Opening Up Walls Can Cause Less Damage Than You Think

Opening Up Walls Can Cause Less Damage Than You Think


The Volunteers Corner

We have become so brainwashed about causing excessive damage when opening up walls and concealed spaces that we sometimes fail to evaluate the cost of repairs in relation to the certainty of extinguishing the fire.

Naturally, no fire fighter wishes to rip out more than is absolutely necessary, but on the other hand, every fire fighter tries to knock down a fire as quickly as possible and make certain that there is no spark left for a rekindle.

Let’s take a look at fires in walls and partitions, which cause much of the confusion about how much structural material should be removed. In last month’s column, we described the use of a bayonet, or piercing, applicator on a 1 1/2-inch line to extinguish fire inside walls. The hole made by an applicator in dry wall construction is small enough to be repaired with a paste filler—a simple job. In a plaster wall, the applicator may break out a larger area and the repair work will be a little more extensive. However, the damage will still be minimal.

Larger holes: If the wall or partition cools off rapidly and smoke no longer comes out small holes, you can conclude that the fire has been extinguished. But what if you still suspect fire in the wall? Then you must open up a larger hole to inspect the area inside the wall. This means a hole that is too large to be repaired easily, and this is where evaluation of damage can be helpful.

Once a hole in a dry wall is too large to be filled with paste, the practical way to repair the wall is to replace the damaged sheet, which is usually 4 x 8 feet or longer. Homeowners will insist on this if they know anything about the problem. So how does this affect the fire fighter searching for hidden fire? Logically, once he has made a nonrepairable hole in a dry-wall sheet, the fire fighter has no reason for any qualms about taking out the entire sheet if necessary to make certain that all fire has been extinguished.

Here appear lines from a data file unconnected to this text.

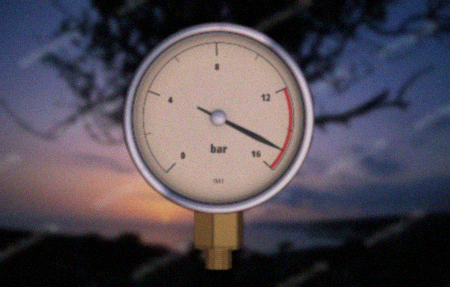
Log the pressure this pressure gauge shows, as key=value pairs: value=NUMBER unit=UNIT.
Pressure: value=15 unit=bar
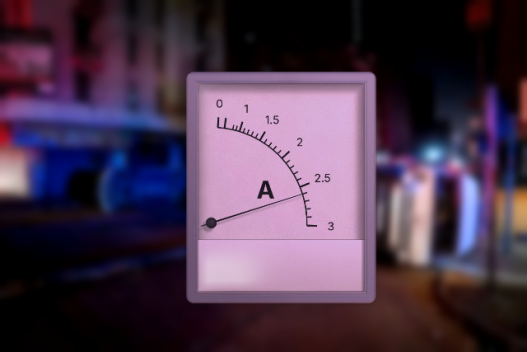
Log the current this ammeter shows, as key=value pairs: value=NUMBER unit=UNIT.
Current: value=2.6 unit=A
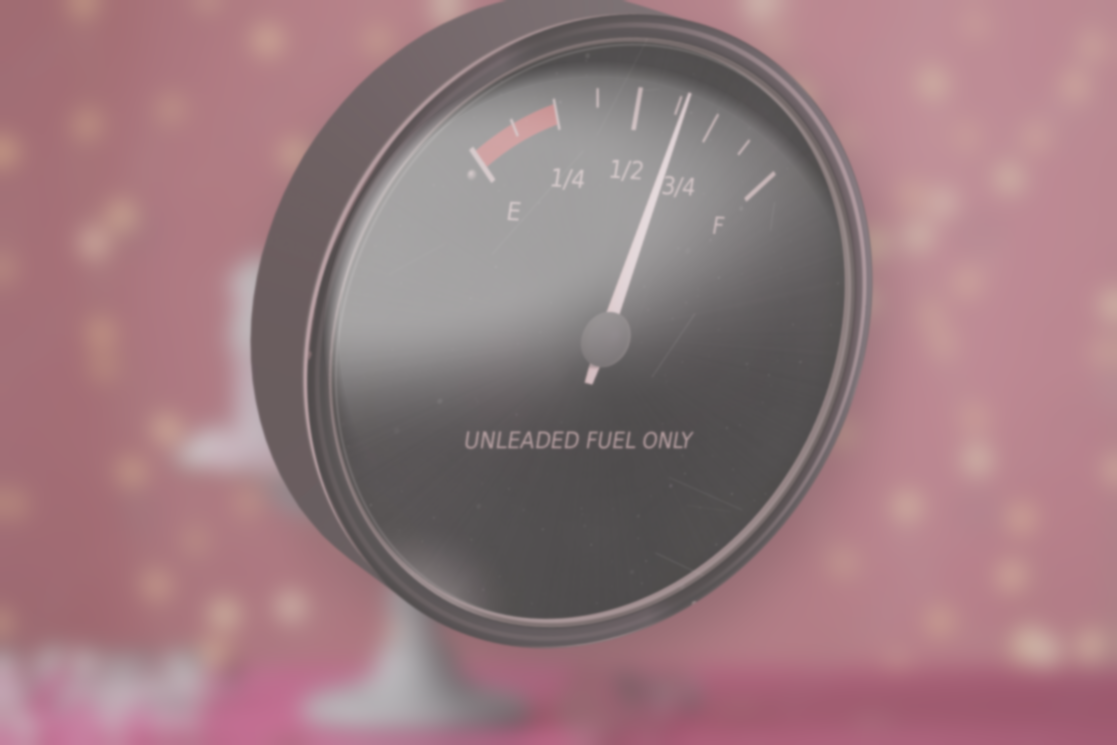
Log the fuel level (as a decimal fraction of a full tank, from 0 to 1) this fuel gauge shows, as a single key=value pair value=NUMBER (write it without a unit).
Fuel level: value=0.625
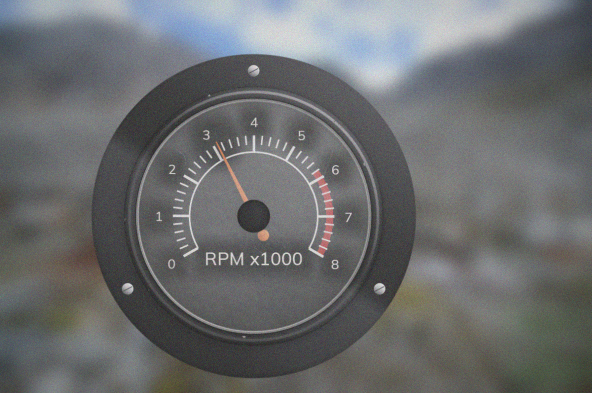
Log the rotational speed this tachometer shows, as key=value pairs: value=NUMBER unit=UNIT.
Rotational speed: value=3100 unit=rpm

While the repair work on a plaster wall is different if a sizable hole has been made, similar cost evaluation is applicable. In this case, the emphasis is on labor time. If the hole is just large enough to need work by a plasterer, the contractor will charge at least half a day’s pay for the plasterer (and possibly a helper) for each visit. Thus, a larger hole needed to spot clean wood in a partition fire won’t add anything to the repair cost (except possibly a bit of material) as long as it’s less than half a day’s job for each plaster coat.

Paneled walls: Another type of wall that is frequently encountered is the paneled wall—made with either 4-footwide plywood or 6 to 12-inch boards. If the plywood is prefinished, as most of it is these days, and relatively new, the owner might be satisfied by replacement of the damaged panel. But if the panel is old enough for the tone to be slightly different from that of a replacement panel, the chances are that damage to any one panel will result in replacing all the paneling on the wall.

Boards that have been stained present a similar problem in that it is difficult, if not impossible, to replace a board on a wall without the difference in stain tone being unduly noticeable. Again, the owner invariably insists on replacing the entire wall.

From this, you can see that you should not hesitate to rip out enough boards, or plywood panels, to be absolutely certain that there is no fire left in the wall.

When you have fire in a paneled partition, it pays to see what’s on the other side. The chances are that the other side is dry wall or plaster and it is both easier and more economical to open up the partition from this side. With the outside walls of a room, of course, you have no choice but to remove the paneling.

Removing molding: Concealed spaces around windows and doors have to be opened up when fire is suspected in these areas. The problem is how to remove the molding, and even a baseboard, without damaging it unduly.

When time is available, use a nail set to drive the finishing nails all the way through the molding. It takes a little time to spot the nails because they are concealed beneath putty and paint. However, once the nails have been driven through, the molding can then be pried loose from the adhering paint with a ripping chisel, sometimes called a floor chisel.

When time is short, start prying up molding by gently tapping the blade of ripping chisel beneath the molding, preferably near a nail at one end of the strip. Continue doing this until you reach the other end. If the molding cannot be removed by prying with the ripping chisel, you can continue prying with an 18 or 24-inch ripping bar, which has sharper bends than the chisel and affords greater leverage. With luck, some of the molding can be salvaged.